March 28 (Bloomberg) -- Aeon Co., Japan’s largest general retailer, agreed to pay as much as 40.3 billion yen ($426 million) to raise its stake in money-losing rival Daiei Inc. as part of a plan to expand in major urban areas.
Aeon said it will pay 270 yen a share in a tender offer and Marubeni Corp., Daiei’s largest stockholder, agreed to sell 48.4 million shares, according to a statement from Chiba, Japan-based Aeon yesterday. Marubeni, an energy, commodities and trading group, invested in Daiei following the retailer’s 2004 government-led bailout.

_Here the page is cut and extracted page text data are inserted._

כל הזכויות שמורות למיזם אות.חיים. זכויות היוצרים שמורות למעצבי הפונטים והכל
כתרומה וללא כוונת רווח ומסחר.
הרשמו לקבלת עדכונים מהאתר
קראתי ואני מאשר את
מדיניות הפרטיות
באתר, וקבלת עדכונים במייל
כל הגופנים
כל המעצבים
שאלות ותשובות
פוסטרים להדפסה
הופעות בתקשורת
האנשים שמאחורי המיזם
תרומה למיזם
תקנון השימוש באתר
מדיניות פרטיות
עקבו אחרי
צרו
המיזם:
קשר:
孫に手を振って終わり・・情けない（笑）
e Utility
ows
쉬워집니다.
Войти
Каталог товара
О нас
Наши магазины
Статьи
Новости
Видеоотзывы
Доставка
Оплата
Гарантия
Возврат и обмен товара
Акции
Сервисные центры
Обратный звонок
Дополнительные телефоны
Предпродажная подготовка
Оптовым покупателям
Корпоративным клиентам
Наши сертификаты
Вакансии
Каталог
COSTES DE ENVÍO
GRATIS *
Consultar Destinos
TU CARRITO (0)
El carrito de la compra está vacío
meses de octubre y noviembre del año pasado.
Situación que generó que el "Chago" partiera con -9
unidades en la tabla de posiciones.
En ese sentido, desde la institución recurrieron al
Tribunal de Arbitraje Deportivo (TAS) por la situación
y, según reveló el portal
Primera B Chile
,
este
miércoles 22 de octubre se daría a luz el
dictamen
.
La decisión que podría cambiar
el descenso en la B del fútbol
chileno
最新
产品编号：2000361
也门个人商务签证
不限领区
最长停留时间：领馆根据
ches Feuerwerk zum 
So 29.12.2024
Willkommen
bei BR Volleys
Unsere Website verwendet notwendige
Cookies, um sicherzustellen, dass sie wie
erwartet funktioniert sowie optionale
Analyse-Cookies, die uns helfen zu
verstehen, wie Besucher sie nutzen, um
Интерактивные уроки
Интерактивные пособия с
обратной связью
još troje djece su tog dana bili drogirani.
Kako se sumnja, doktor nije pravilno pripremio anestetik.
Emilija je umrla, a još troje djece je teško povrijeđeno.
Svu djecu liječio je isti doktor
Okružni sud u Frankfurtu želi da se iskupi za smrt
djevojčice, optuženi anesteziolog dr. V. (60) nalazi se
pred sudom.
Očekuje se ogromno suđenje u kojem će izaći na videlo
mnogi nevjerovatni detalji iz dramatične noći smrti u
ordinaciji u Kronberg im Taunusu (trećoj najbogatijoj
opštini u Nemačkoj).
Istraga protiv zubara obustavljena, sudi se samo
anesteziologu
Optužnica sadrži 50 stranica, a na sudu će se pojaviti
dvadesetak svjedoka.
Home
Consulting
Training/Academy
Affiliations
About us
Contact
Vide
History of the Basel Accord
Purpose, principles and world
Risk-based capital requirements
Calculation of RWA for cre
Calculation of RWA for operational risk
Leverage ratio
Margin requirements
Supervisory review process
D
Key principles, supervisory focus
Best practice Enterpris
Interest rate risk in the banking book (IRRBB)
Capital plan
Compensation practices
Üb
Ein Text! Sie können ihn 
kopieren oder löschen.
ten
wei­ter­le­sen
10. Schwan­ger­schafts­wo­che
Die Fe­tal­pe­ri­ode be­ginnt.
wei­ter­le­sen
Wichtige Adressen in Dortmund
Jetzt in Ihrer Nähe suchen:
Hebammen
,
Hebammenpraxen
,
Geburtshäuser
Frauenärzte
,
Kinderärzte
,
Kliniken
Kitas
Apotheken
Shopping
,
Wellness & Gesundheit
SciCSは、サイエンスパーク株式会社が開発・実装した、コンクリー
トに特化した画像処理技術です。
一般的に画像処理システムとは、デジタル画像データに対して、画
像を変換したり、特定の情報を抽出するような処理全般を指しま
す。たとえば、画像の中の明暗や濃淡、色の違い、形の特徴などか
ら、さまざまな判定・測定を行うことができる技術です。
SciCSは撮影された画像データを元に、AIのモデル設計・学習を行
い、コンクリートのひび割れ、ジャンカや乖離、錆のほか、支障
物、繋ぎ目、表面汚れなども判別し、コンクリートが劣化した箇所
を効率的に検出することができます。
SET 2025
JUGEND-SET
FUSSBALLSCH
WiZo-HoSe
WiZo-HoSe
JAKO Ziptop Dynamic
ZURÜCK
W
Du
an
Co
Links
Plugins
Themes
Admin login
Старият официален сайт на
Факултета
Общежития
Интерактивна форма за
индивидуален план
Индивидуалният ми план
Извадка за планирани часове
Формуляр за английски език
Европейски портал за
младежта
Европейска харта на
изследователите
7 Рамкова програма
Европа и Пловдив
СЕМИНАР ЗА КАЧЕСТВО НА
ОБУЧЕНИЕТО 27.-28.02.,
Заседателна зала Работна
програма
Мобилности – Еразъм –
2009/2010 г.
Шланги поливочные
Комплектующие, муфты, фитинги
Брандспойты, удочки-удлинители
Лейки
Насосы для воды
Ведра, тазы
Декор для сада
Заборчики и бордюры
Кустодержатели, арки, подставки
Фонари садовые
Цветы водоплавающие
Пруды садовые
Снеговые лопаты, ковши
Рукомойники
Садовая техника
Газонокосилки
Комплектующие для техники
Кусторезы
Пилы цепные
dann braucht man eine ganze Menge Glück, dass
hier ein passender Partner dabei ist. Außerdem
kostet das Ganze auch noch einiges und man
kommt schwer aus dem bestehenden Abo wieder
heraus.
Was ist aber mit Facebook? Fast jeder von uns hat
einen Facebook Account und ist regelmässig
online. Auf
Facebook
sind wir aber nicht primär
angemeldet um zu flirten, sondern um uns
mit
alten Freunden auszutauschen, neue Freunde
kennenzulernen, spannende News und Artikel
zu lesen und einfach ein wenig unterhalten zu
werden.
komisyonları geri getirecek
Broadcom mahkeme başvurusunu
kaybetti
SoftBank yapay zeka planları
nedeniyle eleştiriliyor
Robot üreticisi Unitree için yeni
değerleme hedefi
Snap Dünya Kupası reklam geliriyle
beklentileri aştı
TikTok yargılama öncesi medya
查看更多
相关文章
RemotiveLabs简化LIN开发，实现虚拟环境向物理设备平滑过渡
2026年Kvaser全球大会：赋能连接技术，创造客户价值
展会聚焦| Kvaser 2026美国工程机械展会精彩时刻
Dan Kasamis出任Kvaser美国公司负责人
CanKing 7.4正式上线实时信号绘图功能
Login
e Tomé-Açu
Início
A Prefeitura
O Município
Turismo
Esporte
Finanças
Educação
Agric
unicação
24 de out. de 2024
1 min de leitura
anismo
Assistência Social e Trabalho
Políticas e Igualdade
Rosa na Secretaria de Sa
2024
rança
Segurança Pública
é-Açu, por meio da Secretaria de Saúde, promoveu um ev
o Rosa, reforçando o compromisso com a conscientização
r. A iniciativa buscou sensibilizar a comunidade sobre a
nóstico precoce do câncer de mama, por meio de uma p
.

The operator of shopping malls and grocery stores, which already owns a 20 percent stake in Daiei, said it plans to boost its supermarket business in bigger cities as Japan’s retail industry consolidates amid slumping demand. Aeon has announced three deals valued at more than $391 million this year, excluding yesterday’s agreement, outpacing the $324 million total for all of last year, according to data compiled by Bloomberg.
“Aeon would like to develop its supermarket business in urban areas,” Okada, the company’s president told reporters yesterday in Tokyo.
Aeon rose 6.3 percent, the biggest gain since 2010, to 1,226 yen at the close in Tokyo trading yesterday, the highest since 2008. Daiei dropped 9.8 percent to 286 yen, paring its gain this year to 44 percent.
The proposed offer is 15 percent below Daiei’s closing price March 26, the day before Aeon announced the tender offer. Daiei, once Japan’s largest grocer, hasn’t had a profitable year since 2008, according to data compiled by Bloomberg.
Marubeni owned a 29 percent stake in Daiei prior to yesterday’s agreement and will continue to hold about 5 percent of the retailer, according to Aeon’s statement.
Daiei received a bailout in 2004 from the government-led Industrial Revitalization Corp. of Japan to recover from a collapse that followed an expansion spree in the 1970’s and 1980s that included purchases of a shopping mall in Hawaii and the Hawks baseball team in Fukuoka.